Care, Development and Harvesting when Growing Mushrooms

The mushrooms should appear about two to three weeks after casing, according to the temperature. During this period water sparingly, and only if the casing seems to be drying out. If the beds are over-watered, and the manure beneath the casing is drenched, the spawn will be killed. If, on the other hand, the beds are too dry, the spawn will grow away from the surface of the bed, and deeper into the compost, with the result that no mushrooms will appear on the surface of the soil. Ideally, the casing should be kept moist with lukewarm water, applied as a fine spray. During this time, the temperature of the bed must not be allowed to rise above 21°C (70°F) for more than brief periods, or the mycelium will be damaged.

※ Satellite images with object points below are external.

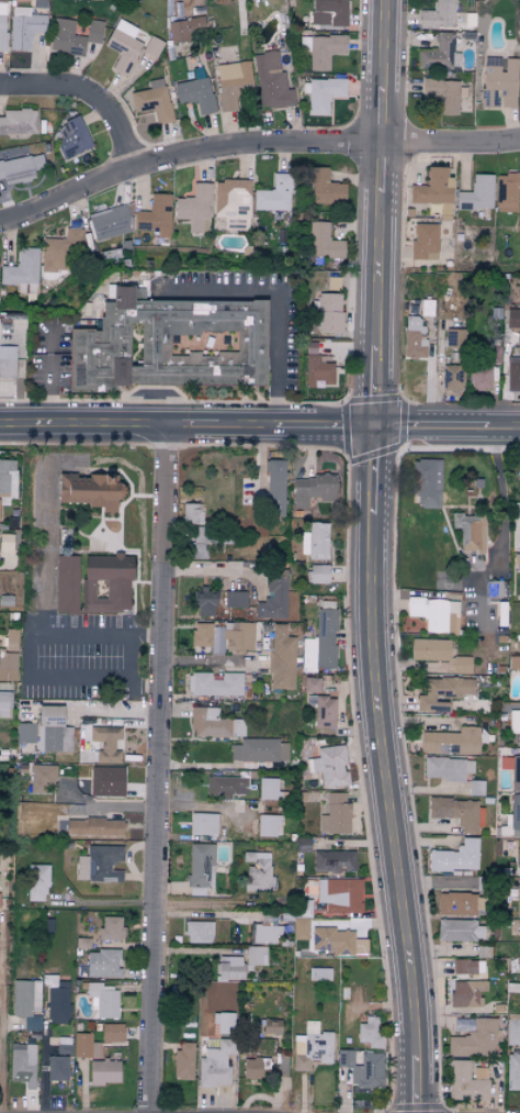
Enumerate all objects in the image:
building: (328, 12)
building: (437, 15)
building: (26, 24)
building: (2, 25)
building: (185, 29)
building: (73, 36)
building: (123, 46)
building: (153, 47)
building: (322, 49)
building: (439, 53)
building: (271, 81)
building: (232, 82)
building: (499, 82)
road: (93, 91)
building: (442, 93)
building: (195, 94)
building: (322, 94)
building: (153, 101)
building: (18, 121)
building: (70, 138)
road: (254, 149)
building: (20, 168)
building: (325, 187)
building: (431, 187)
building: (507, 191)
building: (477, 193)
building: (274, 194)
building: (232, 203)
building: (195, 208)
road: (382, 213)
building: (155, 215)
building: (111, 222)
building: (424, 241)
building: (323, 243)
building: (62, 250)
building: (22, 271)
road: (278, 296)
building: (426, 307)
building: (330, 312)
building: (513, 318)
building: (414, 338)
building: (454, 338)
building: (518, 340)
building: (169, 343)
building: (7, 362)
building: (316, 367)
building: (484, 370)
building: (513, 373)
building: (452, 377)
road: (49, 391)
traffic signals: (372, 427)
road: (186, 428)
road: (446, 428)
building: (5, 475)
building: (427, 482)
building: (274, 487)
building: (312, 489)
building: (89, 490)
building: (192, 513)
building: (470, 531)
building: (519, 534)
road: (499, 539)
building: (315, 541)
building: (6, 542)
road: (42, 549)
road: (217, 570)
building: (317, 573)
building: (106, 583)
building: (66, 584)
building: (494, 588)
building: (273, 596)
building: (234, 599)
building: (204, 602)
building: (435, 614)
building: (224, 636)
building: (10, 639)
building: (321, 642)
building: (517, 644)
building: (430, 650)
road: (25, 657)
building: (281, 658)
road: (212, 660)
building: (514, 663)
building: (461, 664)
building: (7, 666)
building: (214, 684)
building: (311, 685)
building: (443, 693)
building: (5, 705)
building: (323, 710)
building: (213, 724)
building: (515, 724)
building: (52, 730)
building: (25, 732)
building: (453, 742)
building: (105, 743)
building: (259, 751)
building: (329, 766)
building: (447, 769)
building: (511, 769)
road: (161, 770)
road: (389, 770)
building: (42, 779)
building: (106, 781)
building: (224, 786)
building: (475, 788)
building: (268, 789)
road: (105, 806)
road: (204, 808)
building: (457, 813)
building: (335, 815)
building: (512, 819)
building: (203, 824)
building: (269, 825)
building: (93, 828)
building: (519, 856)
building: (455, 858)
building: (334, 861)
building: (99, 864)
building: (199, 869)
building: (257, 871)
building: (37, 883)
building: (339, 892)
building: (518, 901)
building: (460, 904)
building: (300, 919)
building: (110, 928)
building: (265, 931)
building: (459, 931)
building: (198, 932)
building: (337, 942)
road: (1, 944)
building: (255, 956)
building: (519, 956)
road: (0, 959)
building: (103, 964)
building: (469, 967)
building: (229, 968)
building: (320, 974)
road: (1, 979)
building: (467, 994)
building: (56, 1001)
building: (103, 1001)
building: (26, 1003)
building: (223, 1022)
building: (271, 1026)
building: (513, 1030)
building: (370, 1032)
building: (112, 1033)
building: (475, 1040)
road: (1, 1046)
building: (85, 1046)
building: (311, 1047)
building: (183, 1061)
building: (22, 1064)
building: (215, 1065)
building: (56, 1068)
building: (254, 1068)
building: (363, 1068)
building: (513, 1071)
building: (104, 1072)
road: (42, 1081)
building: (466, 1083)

On the other hand, it should not become cool, and it is a good idea to cover outdoor beds or ridges with a layer of loose straw up to 45 cm (12’) thick, depending on the time of year. Keep the beds well ventilated, but avoid draughts. The air around a mushroom bed should be moist but also fresh.

Harvesting and aftercare

One to two months is the normal span of time from spawning to cropping, but it can sometimes take longer. If the manure has not fermented properly, or there is inadequate moisture or heat at any time, it may take up to twelve weeks for the mushrooms to be ready.

The developing mushrooms appear directly over the spawn, so the crops should be evenly distributed over the surface of the bed. Mushrooms tend to reach maturity all at the same time, in ‘spates’, or ‘flushes’. When the first flush is ready for picking, twist out each mushroom and break it off from the cluster. You should clean out the stem bases from the compost as you pick the mushrooms, to avoid infections and infestations gaining a hold on the beds. After this routine cleaning, fill the holes in the bed with fresh soil. Water the bed thoroughly, although not to the point of saturation. A second flush should appear in about ten days.

Cropping will continue for about three months. If the bed stops cropping prematurely, give it an additional thorough watering. This is often all that is needed to start production again.

Beds in production will need a good steady supply of water as long as cropping continues; make sure that the temperature of the water is the same as the temperature of the bed.

When the last of the mushrooms have been gathered, the compost should be immediately cleared. Never use any of the old compost and soil for growing mushrooms again, although it makes excellent manure for other crops. Give the frames, boxes or other containers a thorough disinfecting to remove any traces of insects or infections. You should also lime-wash the walls and scrub the floors.

Exhibition tips

Timing mushrooms for a particular show date can be a bit risky; mushrooms can be ready for harvesting from one to two months after the spawn has been planted. To avoid disappointment, prepare a small mushroom bed two months before the show, another six weeks before, and a third bed a month before the show date.

Mushrooms can either be shown as buttons, with the gills still covered by the membranes and not visible, or as cups, when the gills are open but have not yet fully expanded. Twelve is the usual number required, either as single exhibits or as part of a collection of vegetables. Because mushrooms deteriorate rapidly once they are picked, delay the picking until the last possible moment. Pick more than you need for the exhibit, so you will have replacements at the show bench, should they be necessary. Whether they are shown as cups or buttons, they should be as uniform as possible.

There is very little pre-show preparation needed. Simply trim the stems to a uniform length of 2.5 cm (1”). At the show, the mushrooms can be displayed in a shallow basket, box or tray. They will look best displayed near the front of the staging.

Varieties of Mushrooms to Grow at Home

There is only one kind of mushroom available to the amateur grower; this is the species Agaricus bisporus. Commercial names attached to mushroom spawn only indicate the particular firm which has produced and marketed the spawn.